• _ИСХОДНЫЙ ТЕКСТ_:
# # # # # # #
|
|
N°172, 22 сентября 2004 |
|
ИД "Время" |
|
|
|
|
Война за горами
Особенности мирной жизни в Южной Осетии
После трагедии Беслана события в Южной Осетии как-то сразу отошли на второй план. Кое-кто из экспертов даже предположил, что Россия после случившегося откажется от участия в южноосетинском урегулировании, поскольку будет слишком занята кавказскими территориями, на которые вполне официально распространяется ее суверенитет. К тому же казалось, что грузинская сторона теперь хотя бы временно приостановит свой натиск на южноосетинском направлении: все-таки по обе стороны Кавказского хребта живет один народ, и оказывать давление на осетин на юге в минуту, когда им нанесен столь страшный удар на севере, мягко говоря, неэтично. Однако спустя две недели после Беслана становится ясно: напряженность не снижается. Президент Южной Осетии Эдуард Кокойты вновь подтвердил твердое намерение сохранить южноосетинскую независимость от Грузии, а Россия показывает свою решимость, вводя фактическую транспортную блокаду Грузии и демонстративно сохраняя при этом транспортный обмен с Абхазией и Южной Осетией. Специальный корреспондент «Времени новостей» побывал в Южной Осетии незадолго до нападения на Беслан и убедился в том, что пророссийские настроения там очень сильны, но местные жители разочарованы слишком сдержанной позицией России по отношению к происходящему в зоне конфликта.
Страна руин
Будущее Южной Осетии по-прежнему неопределенно, зато тревожные призраки прошлого сгущаются по обеим сторонам Транскама -- единственной дороги, которая связывает республику с Россией. Примерно в получасе езды от Рокского перевала в сторону Цхинвали расположено осетинское селение Дзау. Сейчас это просто большое село, и трудно поверить, что 12 лет назад здесь был самый настоящий поселок городского типа -- с асфальтированными улицами, скверами и многоквартирными пятиэтажными домами. Пятиэтажка осталась всего одна, мостовых почти нет. Только бюсты Ленина и Сталина нелепо торчат среди сорняков, да неизвестно почему уцелевшие беседки давно несуществующего ресторана нагоняют тоску.
Хотя война тогда уже шла, Дзау был разрушен не войной, а землетрясением. Война, как ни странно, даже некоторым образом спасла жизнь почти всем его жителям: в тот роковой день и час они вышли из домов на большой антивоенный митинг и находились в поле, когда их дома начали разлетаться на куски, как будто игрушечный городок. Говорят, что тогда погиб один-единственный человек -- немощный старик, который просто не смог выйти из дому.
# # # # # # #
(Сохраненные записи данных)
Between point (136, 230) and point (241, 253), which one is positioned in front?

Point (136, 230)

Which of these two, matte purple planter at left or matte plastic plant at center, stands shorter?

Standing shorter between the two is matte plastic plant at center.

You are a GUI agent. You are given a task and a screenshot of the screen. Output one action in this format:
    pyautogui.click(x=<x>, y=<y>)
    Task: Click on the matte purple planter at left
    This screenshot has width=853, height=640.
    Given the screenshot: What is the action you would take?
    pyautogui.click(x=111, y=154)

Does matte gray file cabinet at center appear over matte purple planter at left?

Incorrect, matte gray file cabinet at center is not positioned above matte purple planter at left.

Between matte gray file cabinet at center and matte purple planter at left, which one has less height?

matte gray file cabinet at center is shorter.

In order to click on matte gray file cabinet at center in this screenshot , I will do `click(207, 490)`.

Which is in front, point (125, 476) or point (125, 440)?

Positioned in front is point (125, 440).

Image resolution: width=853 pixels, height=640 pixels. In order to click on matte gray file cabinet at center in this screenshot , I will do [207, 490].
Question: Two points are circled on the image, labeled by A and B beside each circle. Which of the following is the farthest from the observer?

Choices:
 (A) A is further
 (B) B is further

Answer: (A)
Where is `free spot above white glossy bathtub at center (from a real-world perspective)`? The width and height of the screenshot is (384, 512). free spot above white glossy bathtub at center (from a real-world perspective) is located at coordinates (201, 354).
# # # # # # #
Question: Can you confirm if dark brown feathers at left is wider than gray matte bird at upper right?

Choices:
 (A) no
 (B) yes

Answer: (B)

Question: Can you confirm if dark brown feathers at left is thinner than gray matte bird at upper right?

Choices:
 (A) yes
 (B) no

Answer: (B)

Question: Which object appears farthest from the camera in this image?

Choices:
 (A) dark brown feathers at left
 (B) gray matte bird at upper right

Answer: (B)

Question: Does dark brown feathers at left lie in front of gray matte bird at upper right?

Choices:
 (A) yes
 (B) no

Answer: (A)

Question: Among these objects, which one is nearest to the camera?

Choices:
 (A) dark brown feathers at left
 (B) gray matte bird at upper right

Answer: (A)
# # # # # # #
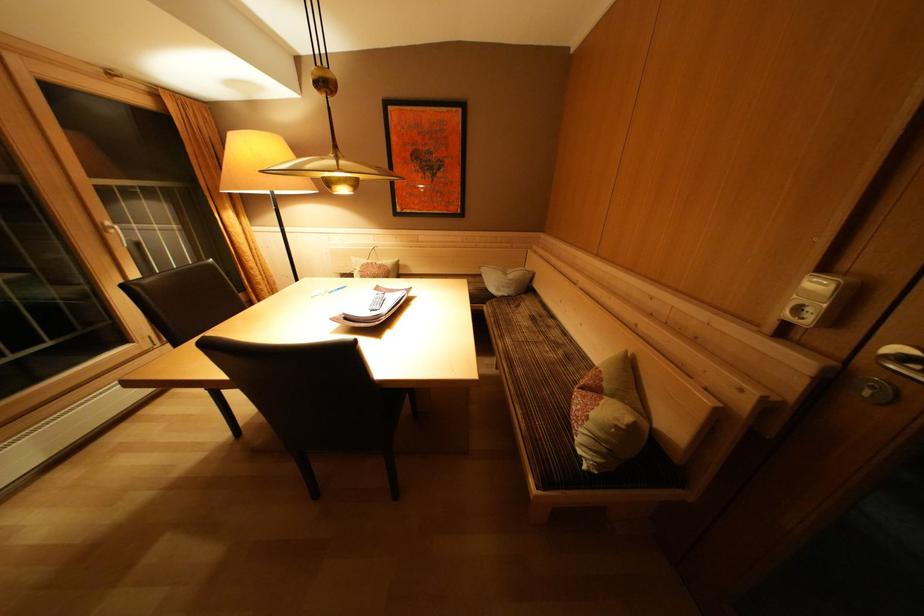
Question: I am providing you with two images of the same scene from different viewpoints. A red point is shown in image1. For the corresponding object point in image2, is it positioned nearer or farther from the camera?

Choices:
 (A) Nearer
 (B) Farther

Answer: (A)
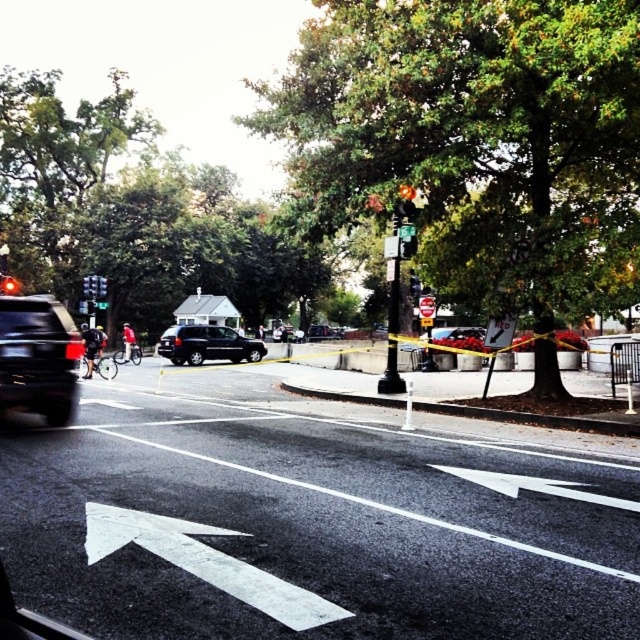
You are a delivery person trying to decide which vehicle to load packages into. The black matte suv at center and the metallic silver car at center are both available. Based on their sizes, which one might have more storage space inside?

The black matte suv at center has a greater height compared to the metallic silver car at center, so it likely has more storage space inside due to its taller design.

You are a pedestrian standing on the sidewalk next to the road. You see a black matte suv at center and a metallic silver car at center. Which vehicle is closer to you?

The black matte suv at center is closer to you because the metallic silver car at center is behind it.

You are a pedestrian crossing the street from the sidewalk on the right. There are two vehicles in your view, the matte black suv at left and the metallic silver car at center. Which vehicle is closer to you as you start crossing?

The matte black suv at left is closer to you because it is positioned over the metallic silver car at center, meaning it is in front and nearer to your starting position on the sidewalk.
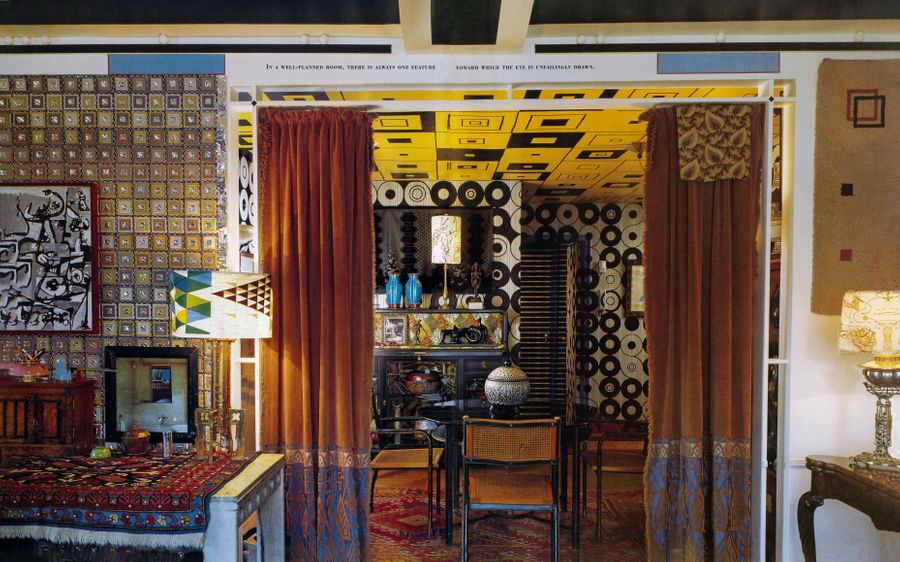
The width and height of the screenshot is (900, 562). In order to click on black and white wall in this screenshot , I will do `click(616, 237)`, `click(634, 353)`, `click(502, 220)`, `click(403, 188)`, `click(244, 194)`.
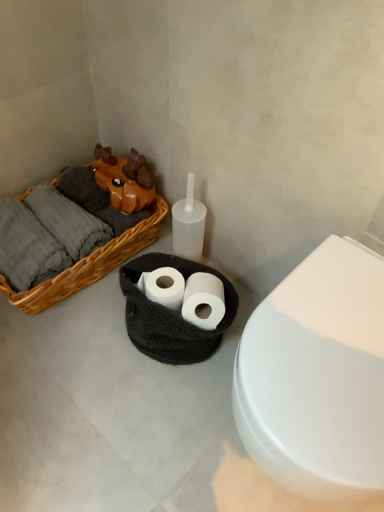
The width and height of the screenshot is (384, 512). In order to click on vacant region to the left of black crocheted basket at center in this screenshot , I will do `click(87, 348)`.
# # # # # # #
• _ЗАДАНИЕ 1_: Что, согласно статье о Южной Осетии, разрушило поселок Дзау?
• _ЗАДАНИЕ 2_: Напишите продолжение статьи о Южной Осетии, начиная сразу после ее последнего предложения.

• _ПИСЬМЕННЫЙ ОТВЕТ 1_: Дзау разрушила не война, а землетрясение.

• _ПИСЬМЕННЫЙ ОТВЕТ 2_:
Руины в Южной Осетии можно увидеть почти повсеместно, особенно впечатляют остатки советского не то санатория, не то ресторана, торчащие из зарослей рядом с кладбищем, которое расположено на одной из высот к востоку от Цхинвали. Опутанные плющом куски величавой сталинской застройки нагоняют тоскливые мысли о римских провинциях, оставленных империей под натиском варваров, и об участи ушедших цивилизаций. По большому счету, Южная Осетия и есть одна большая руина: экономики почти нет, жителей осталось всего 80 тысяч человек. Они в большинстве не имеют работы, вынуждены покупать продукты по ценам, взвинченным грузинской транспортной блокадой, и жить в домах, в которых часто нет ни воды, ни электричества. При этом те, кто остался, готовы до конца сражаться за свои дома и землю -- какими бы они ни были.
Женщины в черном
...Скверы в Дзау, которые когда-то озеленяли дворы городских многоэтажек, без этих многоэтажек выглядят каким-то странным полудиким редколесьем. Под деревьями по двое и по трое сидят на корточках сурового вида мужчины с очень неприветливыми лицами. На некоторых из них камуфляжные куртки. Оружия, правда, не видно. Водитель уверяет, что все они местные ополченцы. Это расходится с версией грузинской стороны, которая несколько недель подряд уверяла, будто в Дзау полным-полно казаков и прочих наемников, которые якобы съехались туда со всей России. Определить из окна машины, есть ли в Дзау казаки и наемники, разумеется, трудно: горные села, напоминающие идиллический пейзаж позапрошлого века, способны превращаться в ощетинившуюся крепость за считаные минуты, но в остальное время бойцы предпочитают не слишком попадаться на глаза приезжим.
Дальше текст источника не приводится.